** begin Extract **
# Auto Train trip report



## fixj (Aug 13, 2014)

My wife and I just returned from a roundtrip journey on Amtrak Auto Train. I’m pleased to report that service and meals were all very good. Yes, it was the reduced menu with no steak, but the Braised Beef and Chicken Marsala were both very good. Paying extra for the wine was really no problem since all other Amtrak trips we have taken charged for wine anyway. Our server was Ron and he was very efficient and pleasant. We never lacked for anything during our meals. We had cloth table cloths, real silverware but disposable dishware. Very nice disposable dishware I might add.

We were in car 41 in a deluxe bedroom both directions and the luck of the draw put us in the A Phiip Randolph both times. Northbound we were in room K and Southbound in room D. Everything worked as it should and surprisingly were very few rattles on the trip. I did not need to use the duct tape I had brought along.



On 52 we had Pineapple as or car attendant. She is a 10 year employee and was very pleasant and helpful. When I asked about the ice situation she said that they gave them back the ice bin and she would get us a bucket, and we could have access to it anytime.

I learned that they call this the Service crew #5. We had the same crew both directions.
** end Extract **
** begin Data supplied **
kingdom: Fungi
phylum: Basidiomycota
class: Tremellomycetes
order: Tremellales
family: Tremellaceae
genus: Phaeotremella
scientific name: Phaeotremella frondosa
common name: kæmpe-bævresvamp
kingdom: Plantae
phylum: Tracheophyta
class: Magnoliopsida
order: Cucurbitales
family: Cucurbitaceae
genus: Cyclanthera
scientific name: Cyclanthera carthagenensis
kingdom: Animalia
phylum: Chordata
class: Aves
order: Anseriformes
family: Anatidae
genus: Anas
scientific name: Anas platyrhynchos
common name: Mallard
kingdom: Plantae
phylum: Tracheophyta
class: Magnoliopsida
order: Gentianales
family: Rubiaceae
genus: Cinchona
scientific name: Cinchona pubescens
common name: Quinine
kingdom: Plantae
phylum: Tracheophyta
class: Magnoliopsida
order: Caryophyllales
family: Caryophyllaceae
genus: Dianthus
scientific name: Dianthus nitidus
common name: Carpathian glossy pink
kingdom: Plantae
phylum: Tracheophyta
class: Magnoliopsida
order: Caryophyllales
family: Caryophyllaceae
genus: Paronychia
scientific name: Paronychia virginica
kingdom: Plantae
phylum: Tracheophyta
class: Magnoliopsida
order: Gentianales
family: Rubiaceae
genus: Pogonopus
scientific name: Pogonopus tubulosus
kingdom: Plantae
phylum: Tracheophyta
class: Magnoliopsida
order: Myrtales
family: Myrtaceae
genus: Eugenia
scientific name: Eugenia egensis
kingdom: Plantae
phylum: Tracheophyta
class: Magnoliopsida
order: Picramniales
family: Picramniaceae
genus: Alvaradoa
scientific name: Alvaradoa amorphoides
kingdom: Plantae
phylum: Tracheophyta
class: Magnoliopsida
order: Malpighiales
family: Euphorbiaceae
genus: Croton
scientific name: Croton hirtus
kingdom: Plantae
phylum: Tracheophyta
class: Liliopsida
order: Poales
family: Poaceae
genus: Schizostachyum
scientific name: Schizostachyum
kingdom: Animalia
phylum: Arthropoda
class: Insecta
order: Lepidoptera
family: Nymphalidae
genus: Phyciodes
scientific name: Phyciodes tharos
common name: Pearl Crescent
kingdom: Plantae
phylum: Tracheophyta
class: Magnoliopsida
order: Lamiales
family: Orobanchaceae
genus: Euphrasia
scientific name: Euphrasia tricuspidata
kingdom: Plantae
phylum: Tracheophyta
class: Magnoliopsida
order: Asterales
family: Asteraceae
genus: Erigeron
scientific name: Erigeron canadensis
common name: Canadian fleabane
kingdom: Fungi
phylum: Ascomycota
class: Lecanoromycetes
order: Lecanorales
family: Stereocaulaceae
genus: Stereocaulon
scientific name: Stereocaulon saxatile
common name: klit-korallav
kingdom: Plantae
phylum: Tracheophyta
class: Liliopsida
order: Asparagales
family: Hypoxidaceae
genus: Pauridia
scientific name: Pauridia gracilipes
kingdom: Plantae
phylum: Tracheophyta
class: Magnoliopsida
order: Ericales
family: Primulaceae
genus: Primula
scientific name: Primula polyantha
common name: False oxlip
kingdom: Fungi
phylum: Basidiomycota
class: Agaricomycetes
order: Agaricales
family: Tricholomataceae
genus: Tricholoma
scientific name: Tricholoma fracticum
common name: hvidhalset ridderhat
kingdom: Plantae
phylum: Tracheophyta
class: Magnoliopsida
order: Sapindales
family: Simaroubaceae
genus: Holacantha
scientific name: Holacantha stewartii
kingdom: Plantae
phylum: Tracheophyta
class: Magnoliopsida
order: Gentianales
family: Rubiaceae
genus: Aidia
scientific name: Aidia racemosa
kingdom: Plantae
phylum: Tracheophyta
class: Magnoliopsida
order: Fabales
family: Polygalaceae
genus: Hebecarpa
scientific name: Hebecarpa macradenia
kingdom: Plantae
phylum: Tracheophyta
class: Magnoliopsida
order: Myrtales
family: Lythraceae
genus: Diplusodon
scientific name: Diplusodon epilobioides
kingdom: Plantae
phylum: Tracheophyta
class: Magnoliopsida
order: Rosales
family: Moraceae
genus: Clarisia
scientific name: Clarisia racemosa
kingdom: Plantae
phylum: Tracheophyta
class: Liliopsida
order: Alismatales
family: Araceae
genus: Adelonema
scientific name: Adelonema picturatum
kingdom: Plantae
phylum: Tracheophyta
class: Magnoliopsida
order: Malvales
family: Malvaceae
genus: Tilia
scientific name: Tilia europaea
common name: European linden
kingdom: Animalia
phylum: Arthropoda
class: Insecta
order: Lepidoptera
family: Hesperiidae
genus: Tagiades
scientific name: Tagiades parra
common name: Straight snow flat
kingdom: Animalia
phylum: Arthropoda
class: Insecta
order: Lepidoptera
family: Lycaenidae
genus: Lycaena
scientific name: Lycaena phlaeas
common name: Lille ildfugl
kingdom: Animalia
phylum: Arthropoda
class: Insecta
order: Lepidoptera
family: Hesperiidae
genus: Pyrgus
** end Data supplied **
Exercises to complete ▸
(a) For each statement about the Auto Train trip report, say yes or no to whether it agrees with the text, and quote the deciding words: (i) The couple stayed in the same room in both directions. (ii) The car attendant on 52 had worked for the company for 10 years. (iii) The writer ended up using the duct tape.
(b) Rewrite the trip report from "On 52 we had" to "crew both directions.", putting "pail" in place of "bucket".
This data has no role in any of the work here.

Responses by task ▸
(a)
(i) No: "Northbound we were in room K and Southbound in room D."
(ii) Yes: "She is a 10 year employee"
(iii) No: "I did not need to use the duct tape I had brought along."

(b)
On 52 we had Pineapple as or car attendant. She is a 10 year employee and was very pleasant and helpful. When I asked about the ice situation she said that they gave them back the ice bin and she would get us a pail, and we could have access to it anytime.

I learned that they call this the Service crew #5. We had the same crew both directions.